Task to carry out:
I'd like every record given again exactly, please.

§

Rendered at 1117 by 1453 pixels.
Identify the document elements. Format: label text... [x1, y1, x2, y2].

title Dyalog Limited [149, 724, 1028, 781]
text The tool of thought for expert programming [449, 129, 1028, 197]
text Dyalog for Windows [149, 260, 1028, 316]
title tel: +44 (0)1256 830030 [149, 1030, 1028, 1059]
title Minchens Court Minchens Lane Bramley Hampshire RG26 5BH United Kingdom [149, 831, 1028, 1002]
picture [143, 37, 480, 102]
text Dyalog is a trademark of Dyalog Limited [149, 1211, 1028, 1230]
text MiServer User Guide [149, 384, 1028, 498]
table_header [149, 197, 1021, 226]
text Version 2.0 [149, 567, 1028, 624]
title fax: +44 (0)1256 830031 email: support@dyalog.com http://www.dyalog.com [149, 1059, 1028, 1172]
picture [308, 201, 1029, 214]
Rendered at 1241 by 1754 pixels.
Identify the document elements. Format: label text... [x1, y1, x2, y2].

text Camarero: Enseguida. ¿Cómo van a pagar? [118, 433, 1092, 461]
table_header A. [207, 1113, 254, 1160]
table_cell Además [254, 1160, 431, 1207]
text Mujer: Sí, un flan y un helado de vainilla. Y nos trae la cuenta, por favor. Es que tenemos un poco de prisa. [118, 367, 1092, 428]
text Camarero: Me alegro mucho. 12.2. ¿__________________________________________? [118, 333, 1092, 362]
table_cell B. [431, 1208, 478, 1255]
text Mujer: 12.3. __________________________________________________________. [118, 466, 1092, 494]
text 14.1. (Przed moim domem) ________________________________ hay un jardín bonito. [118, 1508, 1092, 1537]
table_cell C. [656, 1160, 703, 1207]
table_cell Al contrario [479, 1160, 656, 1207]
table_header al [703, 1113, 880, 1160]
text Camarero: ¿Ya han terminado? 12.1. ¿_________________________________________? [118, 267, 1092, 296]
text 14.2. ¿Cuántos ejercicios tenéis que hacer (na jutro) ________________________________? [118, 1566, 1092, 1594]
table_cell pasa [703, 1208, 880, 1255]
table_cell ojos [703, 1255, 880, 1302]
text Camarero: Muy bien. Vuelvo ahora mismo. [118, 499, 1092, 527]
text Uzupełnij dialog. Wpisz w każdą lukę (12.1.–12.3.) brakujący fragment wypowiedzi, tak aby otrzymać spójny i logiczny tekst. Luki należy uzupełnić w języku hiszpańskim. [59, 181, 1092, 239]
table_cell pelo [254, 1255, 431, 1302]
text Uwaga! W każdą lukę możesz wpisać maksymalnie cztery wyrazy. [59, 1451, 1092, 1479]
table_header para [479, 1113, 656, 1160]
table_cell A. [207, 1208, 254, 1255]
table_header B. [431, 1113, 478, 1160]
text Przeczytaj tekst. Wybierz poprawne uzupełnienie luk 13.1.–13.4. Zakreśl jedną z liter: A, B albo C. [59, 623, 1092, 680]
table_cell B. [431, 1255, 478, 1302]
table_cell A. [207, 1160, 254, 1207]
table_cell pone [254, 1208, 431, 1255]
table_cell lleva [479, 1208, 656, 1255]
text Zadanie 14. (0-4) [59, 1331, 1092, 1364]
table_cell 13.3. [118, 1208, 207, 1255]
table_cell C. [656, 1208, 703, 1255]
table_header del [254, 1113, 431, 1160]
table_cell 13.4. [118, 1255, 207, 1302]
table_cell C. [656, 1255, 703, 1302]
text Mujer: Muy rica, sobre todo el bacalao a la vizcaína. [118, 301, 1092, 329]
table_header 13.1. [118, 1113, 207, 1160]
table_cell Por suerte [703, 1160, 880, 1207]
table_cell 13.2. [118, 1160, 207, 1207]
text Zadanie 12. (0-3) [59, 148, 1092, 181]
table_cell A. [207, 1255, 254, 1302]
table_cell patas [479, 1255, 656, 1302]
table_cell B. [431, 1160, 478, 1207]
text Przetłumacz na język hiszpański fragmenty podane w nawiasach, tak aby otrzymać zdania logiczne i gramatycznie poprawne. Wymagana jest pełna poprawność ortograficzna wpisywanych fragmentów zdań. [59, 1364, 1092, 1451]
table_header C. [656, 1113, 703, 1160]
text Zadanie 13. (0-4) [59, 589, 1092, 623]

§

Result of the task:
Rendered at 1117 by 1453 pixels.
Identify the document elements. Format: label text... [x1, y1, x2, y2].

title Dyalog Limited [149, 724, 1028, 781]
text The tool of thought for expert programming [449, 129, 1028, 197]
text Dyalog for Windows [149, 260, 1028, 316]
title tel: +44 (0)1256 830030 [149, 1030, 1028, 1059]
title Minchens Court Minchens Lane Bramley Hampshire RG26 5BH United Kingdom [149, 831, 1028, 1002]
picture [143, 37, 480, 102]
text Dyalog is a trademark of Dyalog Limited [149, 1211, 1028, 1230]
text MiServer User Guide [149, 384, 1028, 498]
table_header [149, 197, 1021, 226]
text Version 2.0 [149, 567, 1028, 624]
title fax: +44 (0)1256 830031 email: support@dyalog.com http://www.dyalog.com [149, 1059, 1028, 1172]
picture [308, 201, 1029, 214]
Rendered at 1241 by 1754 pixels.
Identify the document elements. Format: label text... [x1, y1, x2, y2].

text Camarero: Enseguida. ¿Cómo van a pagar? [118, 433, 1092, 461]
table_header A. [207, 1113, 254, 1160]
table_cell Además [254, 1160, 431, 1207]
text Mujer: Sí, un flan y un helado de vainilla. Y nos trae la cuenta, por favor. Es que tenemos un poco de prisa. [118, 367, 1092, 428]
text Camarero: Me alegro mucho. 12.2. ¿__________________________________________? [118, 333, 1092, 362]
table_cell B. [431, 1208, 478, 1255]
text Mujer: 12.3. __________________________________________________________. [118, 466, 1092, 494]
text 14.1. (Przed moim domem) ________________________________ hay un jardín bonito. [118, 1508, 1092, 1537]
table_cell C. [656, 1160, 703, 1207]
table_cell Al contrario [479, 1160, 656, 1207]
table_header al [703, 1113, 880, 1160]
text Camarero: ¿Ya han terminado? 12.1. ¿_________________________________________? [118, 267, 1092, 296]
text 14.2. ¿Cuántos ejercicios tenéis que hacer (na jutro) ________________________________? [118, 1566, 1092, 1594]
table_cell pasa [703, 1208, 880, 1255]
table_cell ojos [703, 1255, 880, 1302]
text Camarero: Muy bien. Vuelvo ahora mismo. [118, 499, 1092, 527]
text Uzupełnij dialog. Wpisz w każdą lukę (12.1.–12.3.) brakujący fragment wypowiedzi, tak aby otrzymać spójny i logiczny tekst. Luki należy uzupełnić w języku hiszpańskim. [59, 181, 1092, 239]
table_cell pelo [254, 1255, 431, 1302]
text Uwaga! W każdą lukę możesz wpisać maksymalnie cztery wyrazy. [59, 1451, 1092, 1479]
table_header para [479, 1113, 656, 1160]
table_cell A. [207, 1208, 254, 1255]
table_header B. [431, 1113, 478, 1160]
text Przeczytaj tekst. Wybierz poprawne uzupełnienie luk 13.1.–13.4. Zakreśl jedną z liter: A, B albo C. [59, 623, 1092, 680]
table_cell B. [431, 1255, 478, 1302]
table_cell A. [207, 1160, 254, 1207]
table_cell pone [254, 1208, 431, 1255]
table_cell lleva [479, 1208, 656, 1255]
text Zadanie 14. (0-4) [59, 1331, 1092, 1364]
table_cell 13.3. [118, 1208, 207, 1255]
table_cell C. [656, 1208, 703, 1255]
table_header del [254, 1113, 431, 1160]
table_cell 13.4. [118, 1255, 207, 1302]
table_cell C. [656, 1255, 703, 1302]
text Mujer: Muy rica, sobre todo el bacalao a la vizcaína. [118, 301, 1092, 329]
table_header 13.1. [118, 1113, 207, 1160]
table_cell Por suerte [703, 1160, 880, 1207]
table_cell 13.2. [118, 1160, 207, 1207]
text Zadanie 12. (0-3) [59, 148, 1092, 181]
table_cell A. [207, 1255, 254, 1302]
table_cell patas [479, 1255, 656, 1302]
table_cell B. [431, 1160, 478, 1207]
text Przetłumacz na język hiszpański fragmenty podane w nawiasach, tak aby otrzymać zdania logiczne i gramatycznie poprawne. Wymagana jest pełna poprawność ortograficzna wpisywanych fragmentów zdań. [59, 1364, 1092, 1451]
table_header C. [656, 1113, 703, 1160]
text Zadanie 13. (0-4) [59, 589, 1092, 623]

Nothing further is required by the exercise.